Finance Minister Bill Morneau announced that the government is raising the minimum down payment for a government-insured mortgage on houses valued between $500,000 and $1 million. (Government-issued insurance on homes above $1 million was eliminated last year.) The government is making the changes to cool the overheated housing markets in some of Canada’s largest cities.

Under the new rules, buyers will still need to put 10 per cent down on the portion of the house price above $500,000. The portion below that will still require just 5 per cent down. So on a house worth $700,000, the effective minimum down payment would be 6.4 per cent, or $45,000.

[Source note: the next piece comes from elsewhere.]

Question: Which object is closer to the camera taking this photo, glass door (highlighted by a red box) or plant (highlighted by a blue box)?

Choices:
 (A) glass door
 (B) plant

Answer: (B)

The new rules come into effect on Feb. 15, 2016.

The move is designed to target the hot property prices in Toronto and Vancouver. By leaving alone mortgages under $500,000, they are in effect attempting to leave alone most of the rest of Canada’s housing markets.

However, CIBC deputy chief economist Benjamin Tal indicates the city that will be hit hardest will be Calgary — “not exactly a city that needs additional cooling.”

Home sales in Calgary were down 36.4 per cent from a year earlier in October. The average price has fallen by about 5 per cent in the past year.

Tal says Calgary will be hit hardest because it has a particularly high number of “high-ratio” mortgages with 5-per-cent down payments.